VIGILThe Brotherhood, which has maintained a vigil near a Cairo mosque since before the army removed Morsi on July 3, has said it will not leave the streets until he is restored to power.
The military says it deposed Morsi in a justified response to popular demand after millions of people demonstrated against him. The Brotherhood says it was a coup that reversed democracy.
The Wall Street Journal reported on Friday that senior members of the Egyptian military met regularly with oppostion figures in the months preceding the July 3 ouster of Morsi.
The Journal quoted Ahmed Samih, an associate of several of the opposition members attending the meetings, as saying the anti-Morsi camp received assurances from the military that they would step in and remove the president if a large enough protest against him could be mustered.
Turmoil in the most populous Arab state has alarmed Western donors. Egypt sits astride the Suez Canal and has a strategically important peace treaty with Israel.
Large crowds of Brotherhood supporters finally dispersed before dawn on Saturday after marching through the streets into the early hours holding up pictures of Morsi at traffic lights.
Tens of thousands had turned out on Friday for what the Brotherhood called a "day of marching on".

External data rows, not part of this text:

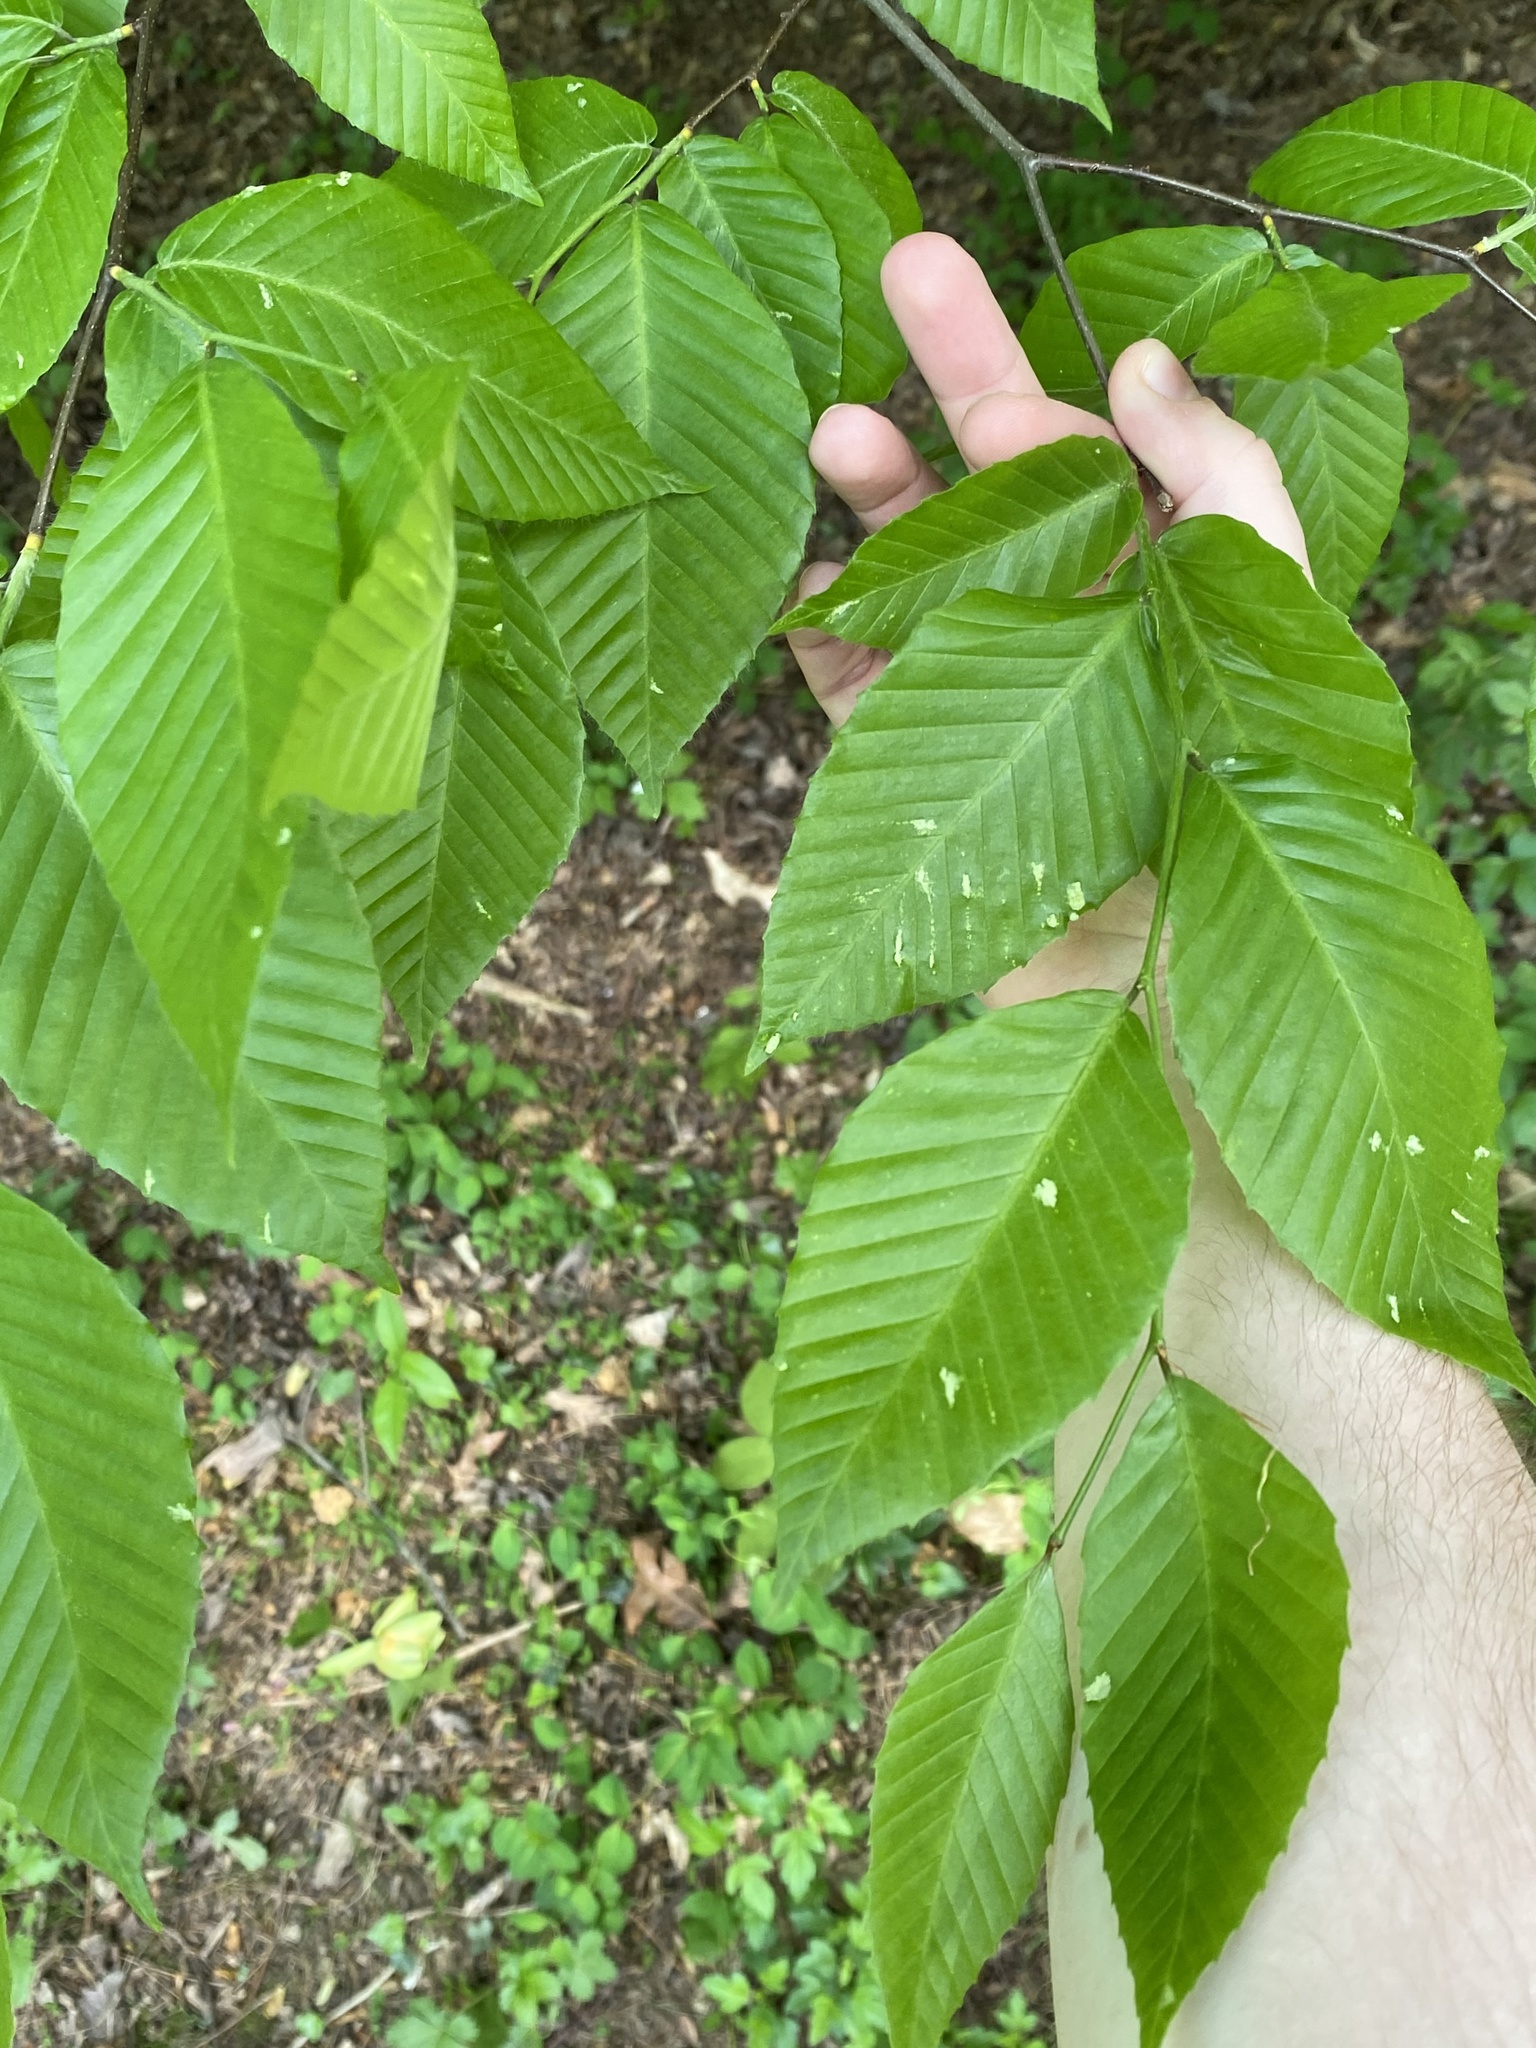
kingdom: Plantae
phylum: Tracheophyta
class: Magnoliopsida
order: Fagales
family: Fagaceae
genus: Fagus
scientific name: Fagus grandifolia
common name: American beech
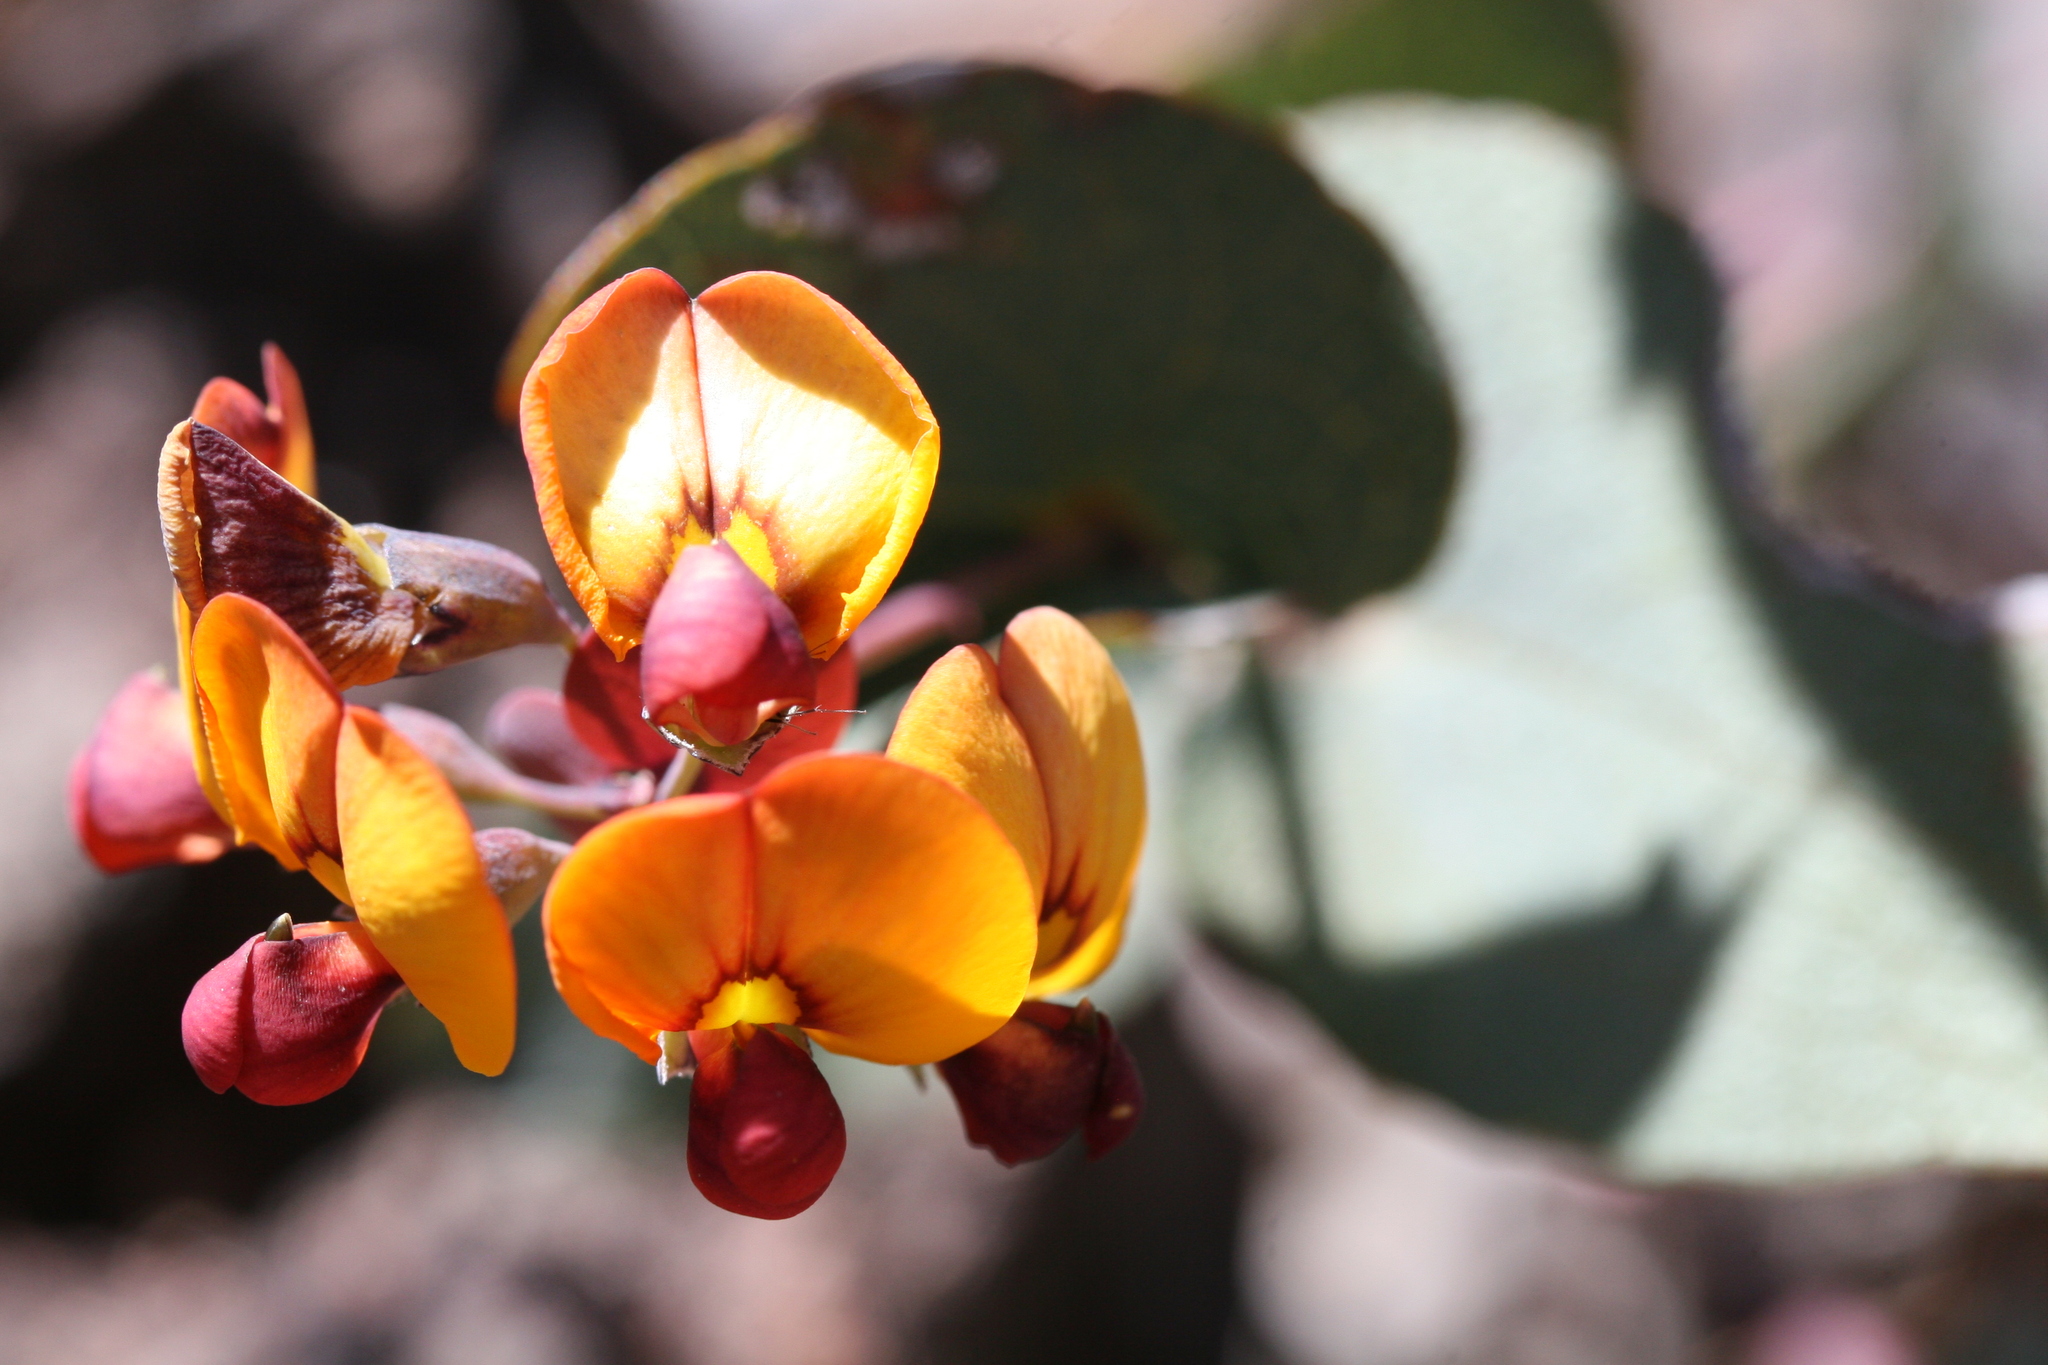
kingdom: Plantae
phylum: Tracheophyta
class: Magnoliopsida
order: Fabales
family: Fabaceae
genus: Daviesia
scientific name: Daviesia cordata
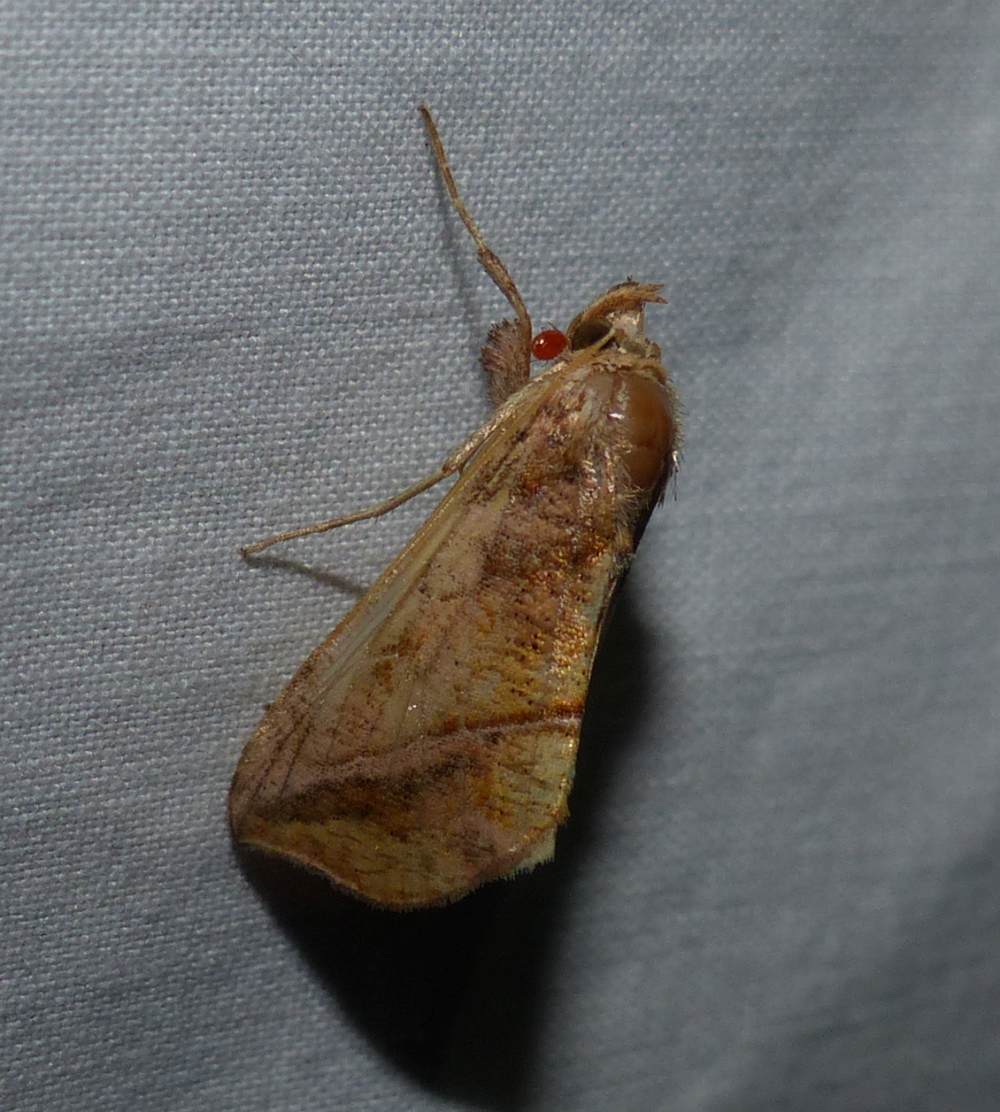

Morsi's opponents say those demonstrations are still much smaller than the ones that brought him down. However, the Brotherhood has shown its organizational muscle by keeping its vigil running into a third week and bringing in coachloads of supporters from the provinces during the Ramadan fasting month.
At one stage overnight, demonstrators stood behind barbed wire shouting at soldiers a few dozen meters (yards) away.
"I am here to say 'no' to the military coup and 'yes' to Morsi, who I see as my legitimate president," said Ahmed Adel, a 22-year-old student, in downtown Cairo.
Senior Brotherhood figure Essam El-Erian, one of those who faces arrest, called on his Facebook page for more demonstrations on Monday.
"Egypt decides through the ballot box, through protests, mass marches and peaceful sit-ins," he said.